There followed here a silence of two or three minutes, and then, on a sudden, pathetically, Mr. Longcluse broke forth —

“What has a fellow like me to do with love? and less than beloved, can I ever be happy? I know something of the world – not of this London world, where I live less than I seem to do, and into which I came too late ever to understand it thoroughly – I know something of a greater world, and human nature is the same everywhere. You talk of a girl's pride inducing her to marry a man for the sake of his riches. Could I possess my beloved on those terms? I would rather place a pistol in my mouth, and blow my skull off. Arden, I'm unhappy; I'm the most miserable dog alive.”

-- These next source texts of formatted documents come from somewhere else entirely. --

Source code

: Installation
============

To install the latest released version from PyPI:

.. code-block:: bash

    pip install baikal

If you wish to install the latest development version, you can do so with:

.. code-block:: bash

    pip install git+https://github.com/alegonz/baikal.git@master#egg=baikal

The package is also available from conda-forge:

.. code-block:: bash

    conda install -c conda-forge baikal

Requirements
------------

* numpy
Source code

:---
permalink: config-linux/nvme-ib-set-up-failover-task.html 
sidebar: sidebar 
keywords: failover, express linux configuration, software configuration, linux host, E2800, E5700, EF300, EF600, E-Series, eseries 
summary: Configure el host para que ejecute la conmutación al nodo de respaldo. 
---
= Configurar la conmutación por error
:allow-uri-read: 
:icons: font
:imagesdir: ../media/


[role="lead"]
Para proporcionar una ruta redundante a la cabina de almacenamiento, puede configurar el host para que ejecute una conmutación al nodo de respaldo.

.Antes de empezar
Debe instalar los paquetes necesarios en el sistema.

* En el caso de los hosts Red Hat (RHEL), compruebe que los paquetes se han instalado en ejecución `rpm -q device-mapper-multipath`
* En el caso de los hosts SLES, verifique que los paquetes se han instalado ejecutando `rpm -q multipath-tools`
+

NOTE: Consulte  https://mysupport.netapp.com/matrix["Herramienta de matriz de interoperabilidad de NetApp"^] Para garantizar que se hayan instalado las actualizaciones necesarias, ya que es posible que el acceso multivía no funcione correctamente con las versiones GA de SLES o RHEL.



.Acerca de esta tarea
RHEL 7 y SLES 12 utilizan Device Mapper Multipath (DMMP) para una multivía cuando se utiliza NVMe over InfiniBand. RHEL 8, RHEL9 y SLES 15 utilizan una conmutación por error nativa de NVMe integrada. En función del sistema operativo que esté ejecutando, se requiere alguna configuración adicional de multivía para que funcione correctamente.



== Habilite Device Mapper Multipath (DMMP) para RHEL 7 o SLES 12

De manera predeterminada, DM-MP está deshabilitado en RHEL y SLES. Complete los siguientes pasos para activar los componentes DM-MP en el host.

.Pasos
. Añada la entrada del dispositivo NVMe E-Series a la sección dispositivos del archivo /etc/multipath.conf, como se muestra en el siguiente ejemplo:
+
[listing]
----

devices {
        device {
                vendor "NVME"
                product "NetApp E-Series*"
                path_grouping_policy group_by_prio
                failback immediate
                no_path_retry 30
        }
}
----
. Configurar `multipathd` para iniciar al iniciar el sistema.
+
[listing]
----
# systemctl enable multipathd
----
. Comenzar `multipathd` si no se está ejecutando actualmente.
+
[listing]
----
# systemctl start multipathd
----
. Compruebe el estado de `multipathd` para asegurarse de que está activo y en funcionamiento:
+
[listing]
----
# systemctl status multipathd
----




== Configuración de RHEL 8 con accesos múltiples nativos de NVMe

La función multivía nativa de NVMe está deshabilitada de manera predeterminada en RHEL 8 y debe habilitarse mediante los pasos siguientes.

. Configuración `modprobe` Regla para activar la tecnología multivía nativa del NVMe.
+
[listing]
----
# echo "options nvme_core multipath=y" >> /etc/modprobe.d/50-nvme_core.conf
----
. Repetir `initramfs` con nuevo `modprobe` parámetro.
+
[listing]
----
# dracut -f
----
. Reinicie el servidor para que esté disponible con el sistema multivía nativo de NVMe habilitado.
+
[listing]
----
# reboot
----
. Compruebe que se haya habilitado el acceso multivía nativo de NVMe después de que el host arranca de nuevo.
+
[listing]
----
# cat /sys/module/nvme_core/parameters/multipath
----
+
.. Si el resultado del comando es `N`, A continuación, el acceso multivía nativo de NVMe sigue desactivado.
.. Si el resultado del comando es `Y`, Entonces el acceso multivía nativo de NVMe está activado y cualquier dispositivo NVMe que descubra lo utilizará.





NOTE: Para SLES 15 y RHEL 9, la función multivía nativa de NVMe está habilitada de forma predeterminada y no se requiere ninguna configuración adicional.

“Come, Longcluse, that's all nonsense. Beauty is no advantage to a man. The being agreeable is an immense one. But success is what women worship, and if, in addition to that, you possess wealth – not, as I said, that they are sordid, but only vain-glorious – you become very nearly irresistible. Now you are agreeable, successful and wealthy – you must see what follows.”

“I'm out of spirits,” said Longcluse, and relapsed into silence, with a great sigh.

By this time they had got within the lamps, and were threading streets, and rapidly approaching their destination. Five minutes more, and these gentlemen had entered a vast room, in the centre of which stood a billiard-table, with benches rising tier above tier to the walls, and a gallery running round the building above them, brilliantly lighted, as such places are, and already crowded with all kinds of people. There is going to be a great match of a “thousand up” played between Bill Hood and Bob Markham. The betting has been unusually high; it is still going on. The play won't begin for nearly half an hour. The “admirers of the game” have mustered in great force and variety. There are young peers, with sixty thousand a year, and there are gentlemen who live by their billiards. There are, for once in a way, grave persons, bankers, and counsel learned in the law; there are Jews and a sprinkling of foreigners; and there are members of Parliament and members of the swell mob.

Mr. Longcluse has a good deal to think about this night. He is out of spirits. Richard Arden is no longer with him, having picked up a friend or two in the room. Longcluse, with folded arms, and his shoulders against the wall, is in a profound reverie, his dark eyes for the time lowered to the floor, beside the point of his French boot. There unfold themselves beneath him picture after picture, the scenes of many a year ago. Looking down, there creeps over him an old horror, a supernatural disgust, and he sees in the dark a pair of wide, white eyes, staring up at him in an agony of terror, and a shrill yell, piercing a distance of many years, makes him shake his ears with a sudden chill. Is this the witches' Sabbath of our pale Mephistopheles – his night of goblins? He raised his eyes, and they met those of a person whom he had not seen for a very long time – a third part of his whole life. The two pairs of eyes, at nearly half across the room, have met, and for a moment fixed. The stranger smiles and nods. Mr. Longcluse does neither. He affects now to be looking over the stranger's shoulder at some more distant object. There is a strange chill and commotion at his heart.